Bill Inmon, who’s widely known as the father of the data warehouse, shared a warning for data-loving organizations at the recent Data + AI Summit: If you don’t adopt the precepts of the data lake house, you run the risk of your data lake turning into a data swamp.
“If you take your data lake and turn it into a lakehouse, you can actually now start to get your money’s worth out of it,” Inmon said in a conversation with Ali Ghodsi, the CEO of Databricks, which sponsored the event. “If you don’t turn it into a lakehouse, it turns into a swamp.”
Very few data lakes are successful, the “Building the Data Warehouse” author said.
Most of them do [fail],” Inmon told Ghodsi. “Every now and then, you see one that doesn’t, but most of them do.”
The problem with data lakes are architectural, Inmon said. “From a technical standpoint, I think the data lake…is fine. There’s nothing wrong with it,” he said. “But architecturally, there are many things that are missing from the data lake. And because they were missing, it made the data lake not useless, but it made it very difficult to get information out of.”
Inmon is currently writing a book about data lakehouses. It should come as no surprise that the folks at Databricks, who originally coined the term, are helping Inmon with the book, which will be his 61st.
A lakehouse, as Databricks describes it, is a blend of a data lake and a data warehouse. On the one hand, it provides the flexibility to handle less structured data types, such as text and image files, that are commonly used in data science and machine learning projects. But it also borrows from the data warehouse discipline, particularly in terms of ensuring the quality of the data and making sure that its lineage is tracked and governed.
Perhaps it comes as no surprise that Inmon isn’t a big fan of the ELT (extract, load, and transform] data integration method that is gaining traction among data lake practitioners. Instead of first transforming the data before loading it into the data warehouse, which is the standard ETL method, ELT backers first load the data into the data lake, with the expectation that they will transform it (i.e. clean it up and prepare it for analytics or machine learning) later on.

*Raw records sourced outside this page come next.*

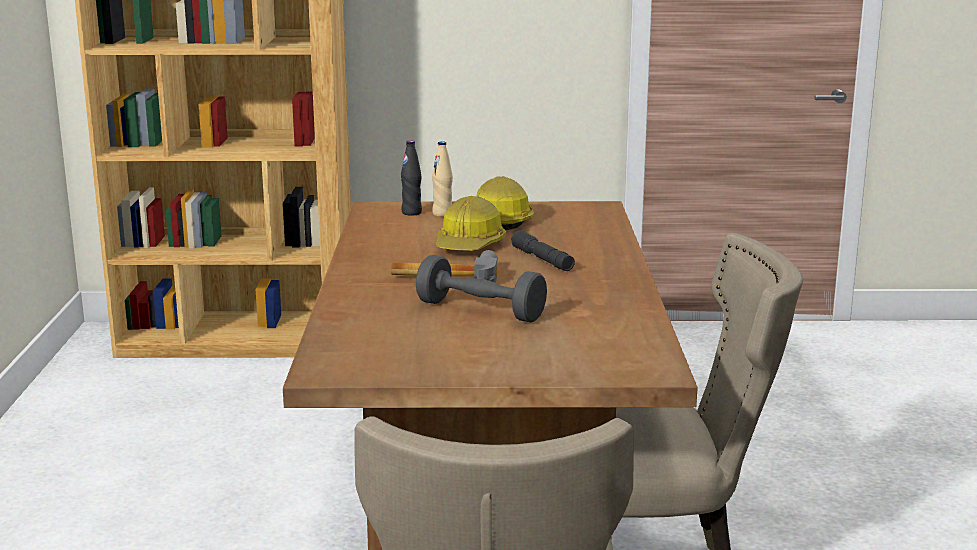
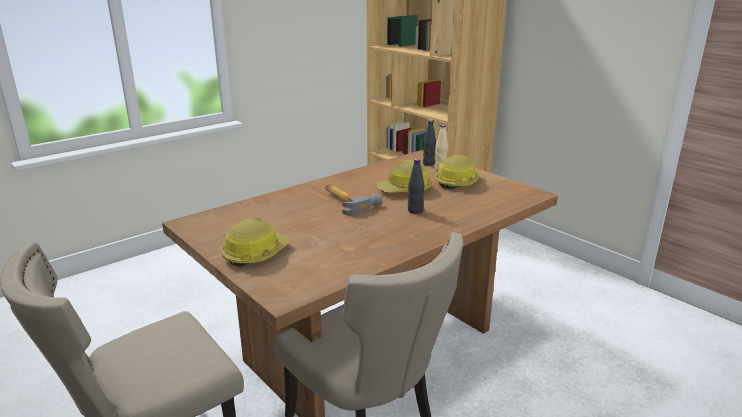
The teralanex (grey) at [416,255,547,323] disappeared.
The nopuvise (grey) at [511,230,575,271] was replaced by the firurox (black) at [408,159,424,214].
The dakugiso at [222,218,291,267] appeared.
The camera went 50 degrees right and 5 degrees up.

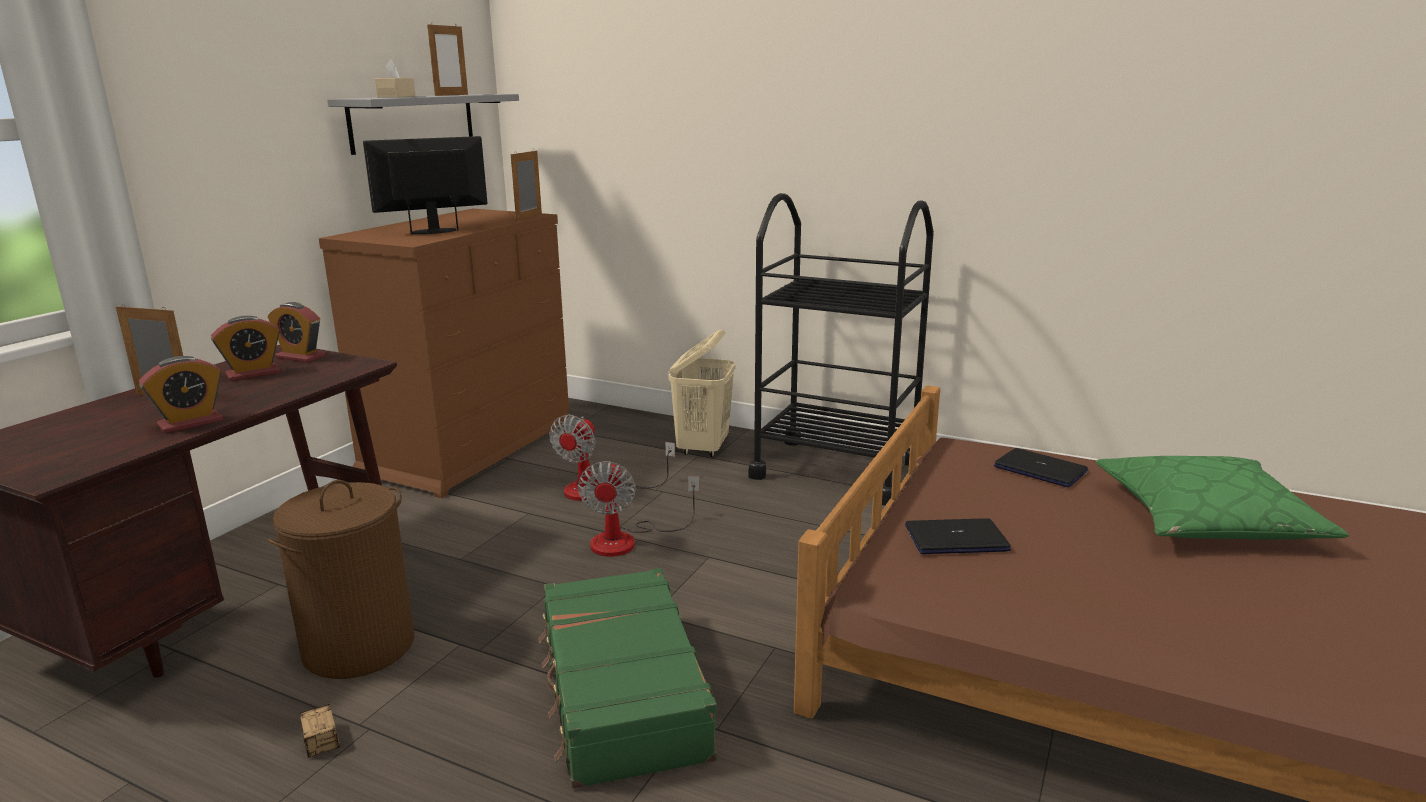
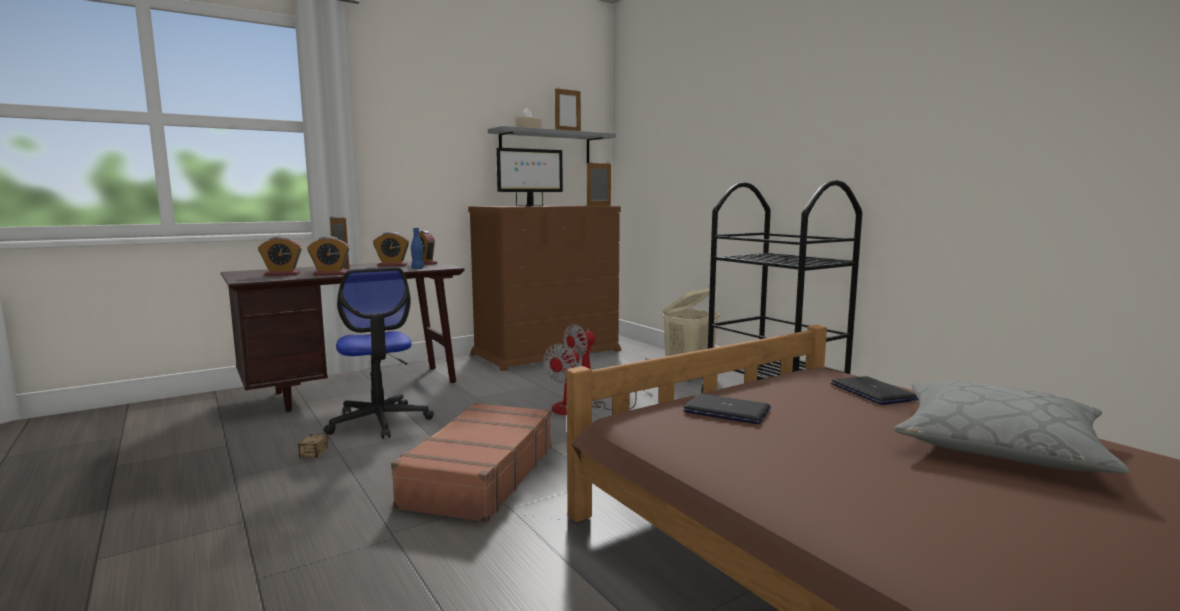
The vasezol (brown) at [267,480,414,679] was replaced by the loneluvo at [324,268,434,439].
The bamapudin at [363,136,488,235] turned 150 degrees clockwise.
The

“I’ve always been a fan of ETL because of the fact that ETL forces you to transform data before you put it into a form where you can work with it,” Inmon said. “But some organizations want to simply take the data, put it into a database, then do the transformation…I’ve seen too many cases where the organization says, oh we’ll just put the data in and transform it later. And guess what? Six months later, that data is never been touched.”
Some types of data, in particular textual data, is nearly impossible to load into a data warehouse (or a data lake or a data lakehouse, for that matter) using anything but ETL, Inmon said.
“Text is a different beast altogether,” he said. “I’m not a believer that you can do ELT with text. I tell you what: If you can do it, I don’t know how.”
The more structure there is to the data, the better odds you’ll have success with ELT, because you can bring SQL to bear on it, Ghodsi said.
“With SQL, you can do a lot of the transformations actually,” Ghodsi said during his Data + AI Summit chat with Inmon. “But as you pointed out, for all these complex data types, the text and the audio and video and all these other data science workloads–it’s just very hard to express them with SQL.”
Inmon ended his converstation with a warning.
“It’s not so much a problem of, are they going to build a data [lake] house. It’s going to be what happens if they don’t build a lakehouse,” he said. “Because if they don’t build the lakehouse, they’re going have this mountain of data that sits there and nobody is going to be able to do anything with it…I believe that the lakehouse is going to unlock the data that is there and is going to present opportunities like we’ve never seen before. And that’s going be the effect of creating the lakehouse.”